→ About this task:
Without reproducing any picture, copy the records word for word.

Collection entries
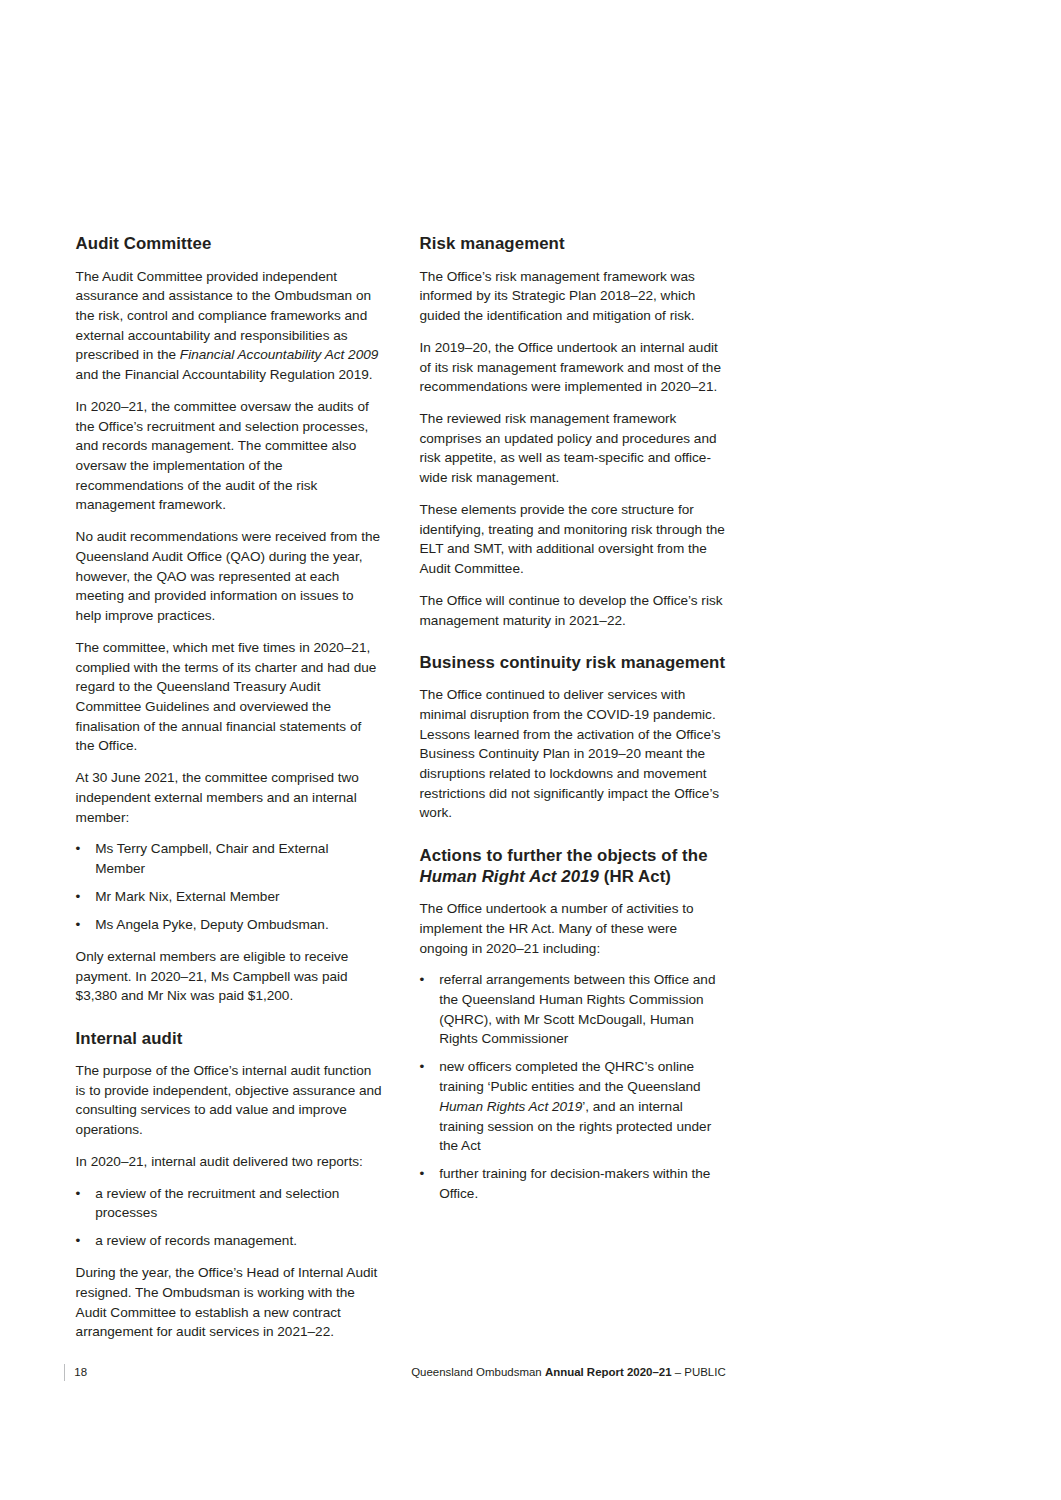Audit Committee
The Audit Committee provided independent assurance and assistance to the Ombudsman on the risk, control and compliance frameworks and external accountability and responsibilities as prescribed in the Financial Accountability Act 2009 and the Financial Accountability Regulation 2019.
In 2020–21, the committee oversaw the audits of the Office’s recruitment and selection processes, and records management. The committee also oversaw the implementation of the recommendations of the audit of the risk management framework.
No audit recommendations were received from the Queensland Audit Office (QAO) during the year, however, the QAO was represented at each meeting and provided information on issues to help improve practices.
The committee, which met five times in 2020–21, complied with the terms of its charter and had due regard to the Queensland Treasury Audit Committee Guidelines and overviewed the finalisation of the annual financial statements of the Office.
At 30 June 2021, the committee comprised two independent external members and an internal member:
Ms Terry Campbell, Chair and External Member
Mr Mark Nix, External Member
Ms Angela Pyke, Deputy Ombudsman.
Only external members are eligible to receive payment. In 2020–21, Ms Campbell was paid $3,380 and Mr Nix was paid $1,200.
Internal audit
The purpose of the Office’s internal audit function is to provide independent, objective assurance and consulting services to add value and improve operations.
In 2020–21, internal audit delivered two reports:
a review of the recruitment and selection processes
a review of records management.
During the year, the Office’s Head of Internal Audit resigned. The Ombudsman is working with the Audit Committee to establish a new contract arrangement for audit services in 2021–22.
Risk management
The Office’s risk management framework was informed by its Strategic Plan 2018–22, which guided the identification and mitigation of risk.
In 2019–20, the Office undertook an internal audit of its risk management framework and most of the recommendations were implemented in 2020–21.
The reviewed risk management framework comprises an updated policy and procedures and risk appetite, as well as team-specific and office-wide risk management.
These elements provide the core structure for identifying, treating and monitoring risk through the ELT and SMT, with additional oversight from the Audit Committee.
The Office will continue to develop the Office’s risk management maturity in 2021–22.
Business continuity risk management
The Office continued to deliver services with minimal disruption from the COVID-19 pandemic. Lessons learned from the activation of the Office’s Business Continuity Plan in 2019–20 meant the disruptions related to lockdowns and movement restrictions did not significantly impact the Office’s work.
Actions to further the objects of the Human Right Act 2019 (HR Act)
The Office undertook a number of activities to implement the HR Act. Many of these were ongoing in 2020–21 including:
referral arrangements between this Office and the Queensland Human Rights Commission (QHRC), with Mr Scott McDougall, Human Rights Commissioner
new officers completed the QHRC’s online training ‘Public entities and the Queensland Human Rights Act 2019’, and an internal training session on the rights protected under the Act
further training for decision-makers within the Office.
18
Queensland Ombudsman Annual Report 2020–21 – PUBLIC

→ Result of the exercise:
Audit Committee
The Audit Committee provided independent assurance and assistance to the Ombudsman on the risk, control and compliance frameworks and external accountability and responsibilities as prescribed in the Financial Accountability Act 2009 and the Financial Accountability Regulation 2019.
In 2020–21, the committee oversaw the audits of the Office’s recruitment and selection processes, and records management. The committee also oversaw the implementation of the recommendations of the audit of the risk management framework.
No audit recommendations were received from the Queensland Audit Office (QAO) during the year, however, the QAO was represented at each meeting and provided information on issues to help improve practices.
The committee, which met five times in 2020–21, complied with the terms of its charter and had due regard to the Queensland Treasury Audit Committee Guidelines and overviewed the finalisation of the annual financial statements of the Office.
At 30 June 2021, the committee comprised two independent external members and an internal member:
Ms Terry Campbell, Chair and External Member
Mr Mark Nix, External Member
Ms Angela Pyke, Deputy Ombudsman.
Only external members are eligible to receive payment. In 2020–21, Ms Campbell was paid $3,380 and Mr Nix was paid $1,200.
Internal audit
The purpose of the Office’s internal audit function is to provide independent, objective assurance and consulting services to add value and improve operations.
In 2020–21, internal audit delivered two reports:
a review of the recruitment and selection processes
a review of records management.
During the year, the Office’s Head of Internal Audit resigned. The Ombudsman is working with the Audit Committee to establish a new contract arrangement for audit services in 2021–22.
Risk management
The Office’s risk management framework was informed by its Strategic Plan 2018–22, which guided the identification and mitigation of risk.
In 2019–20, the Office undertook an internal audit of its risk management framework and most of the recommendations were implemented in 2020–21.
The reviewed risk management framework comprises an updated policy and procedures and risk appetite, as well as team-specific and office-wide risk management.
These elements provide the core structure for identifying, treating and monitoring risk through the ELT and SMT, with additional oversight from the Audit Committee.
The Office will continue to develop the Office’s risk management maturity in 2021–22.
Business continuity risk management
The Office continued to deliver services with minimal disruption from the COVID-19 pandemic. Lessons learned from the activation of the Office’s Business Continuity Plan in 2019–20 meant the disruptions related to lockdowns and movement restrictions did not significantly impact the Office’s work.
Actions to further the objects of the Human Right Act 2019 (HR Act)
The Office undertook a number of activities to implement the HR Act. Many of these were ongoing in 2020–21 including:
referral arrangements between this Office and the Queensland Human Rights Commission (QHRC), with Mr Scott McDougall, Human Rights Commissioner
new officers completed the QHRC’s online training ‘Public entities and the Queensland Human Rights Act 2019’, and an internal training session on the rights protected under the Act
further training for decision-makers within the Office.
18
Queensland Ombudsman Annual Report 2020–21 – PUBLIC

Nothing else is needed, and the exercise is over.